**Exercices à faire**:
[1] Relevez toutes les dates et années citées dans le texte sur les Rencontres de l'AFCAB.
[2] Prolongez le texte sur les Rencontres de l'AFCAB à la suite de sa dernière phrase.

**Texte**:

------------------------------------

Les rencontres de L'AFCAB, une première édition réussie
Le 12 octobre dernier a eu lieu la première édition des Rencontres de l’AFCAB. « Nous avons décidé de mettre en place ce nouveau format d’échanges sur la qualité et la sécurité des constructions, auxquelles nos certifications concourent, des thèmes qui nous concernent tous» a rappelé Bernard Creton, président de l’AFCAB en introduction de cette manifestation organisée dans l’imposante chapelle, construite en 1619, de la Maison de l’Architecture. Cinq spécialistes d’horizons divers ont porté chacun un regard différent sur le thème retenu, la fiabilité, un concept souvent sujet à interprétation. Défini comme l’« aptitude de bien fonctionner », ce terme est plus souvent utilisé, plus négativement, comme « la probabilité pour qu’une pièce, un dispositif ou un équipement soit utilisé sans défaillance pendant une période de temps déterminée et dans des conditions opérationnelles spécifiées » selon la définition du Larousse.
C’est sur chacun de ces éléments que Patrick Chaize, sénateur de l’Ain et corapporteur du rapport « Sécurité des Ponts : Eviter un drame » du 26 juin 2019 a insisté. Cette vaste enquête, initiée après le drame de Gênes en 2018, a permis de constater que la France compte quelque 250 000 ponts routiers, soit un tous les cinq kilomètres, mais surtout qu’un sur dix est « en mauvais état et même dangereux. L’effondrement d’un pont d’autoroute comme en Italie a peu de chance d’arriver en France, car ceux-ci sont bien entretenus par les différents concessionnaires. Le problème est que nous ne savons pas où ces ponts dangereux se trouvent car ils ne sont pas recensés, ni quel est leur niveau de dangerosité et l’usage qui en a été fait, car ils ne possèdent ni état civil ni carnet de santé » a exposé Patrick Chaize.

------------------------------------

**Extrait de données**:
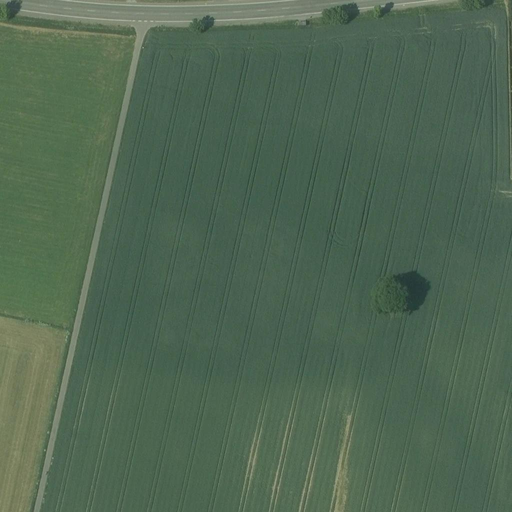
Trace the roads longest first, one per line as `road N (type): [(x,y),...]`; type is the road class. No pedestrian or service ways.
road 1 (track): [(149,13),(38,511)]
road 2 (secondary): [(343,1),(149,13),(12,0)]
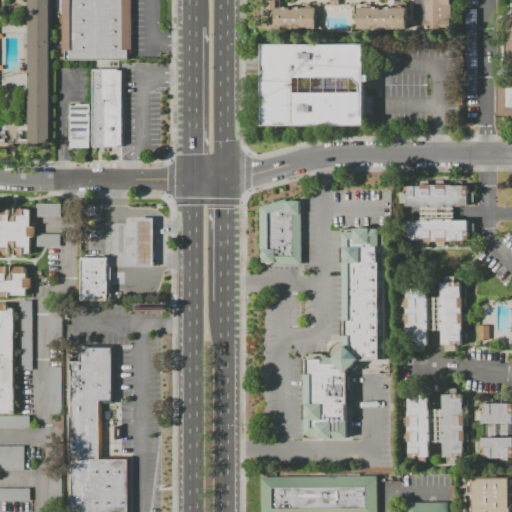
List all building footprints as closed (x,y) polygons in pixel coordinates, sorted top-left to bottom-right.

------------------------------------

**Corrigés**:
[1]
- 12 octobre
- 1619
- 26 juin 2019
- 2018

[2]
« Nous ne connaissons pas ce patrimoine, qui se caractérise par la diversité des constructions en pierre, en bois, en béton… – et par la diversité de ses propriétaires – ils appartiennent à des communes, des régions, des entreprises et il y a même des ponts orphelins. Le pont n’est pas un bâtiment, il fait partie du paysage. C’est pourquoi il est encore plus important de vérifier sa fiabilité, qui varie dans le temps. La culture de la gestion s’est malheureusement perdue au sein des communes et ils n’ont pas les outils de gestion adéquats. Il n’existe pas de suivi comptable des ponts avec des provisions pour renouvellement comme pour les réseaux d’eau potable. Nous avons l’impression qu’ils sont inaliénables et indestructibles, mais c’est une fausse idée, notamment pour les ouvrages en béton dont la grande majorité a été construite après-guerre. Ils arrivent donc en cette phase de fin de vie etil faut poser rapidement la question de leur suivi. C’est pour cette raison que nous avions recommandé un plan Marshall pour ces infrastructures», a détaillé le sénateur.
« Le déploiement des réseaux autoroutiers ou encore la LGV s’est malheureusement fait au détriment de tous les autres, des routes et ponts notamment », a convenu également Philippe Duron, ancien député du Calvados et coprésident délégué du think tank TDIE qui sensibilise les décideurs politiques à la création d’infrastructures maintenables et évolutives. « Nous n’avons plus de mémoire, d’archives de la construction permettant l’entretien. On a perdu beaucoup de technicité aussi dans les territoires, car les petites communes ou petites intercommunalités, qui n’ont pas les mêmes équipes que les grandes villes, ne bénéficient plus de l’assistance technique de l’Etat depuis la disparition du Ministère de l’Equipement. Il faut hausser à la fois les préconisations et les moyens à mettre en œuvre. Si les sociétés autoroutières ont l’obligation et les moyens d’entretenir le réseau, pour le reste c’est moins évident », a dépeint celui qui a été à la fois maire de Caen et du village de Louvigny.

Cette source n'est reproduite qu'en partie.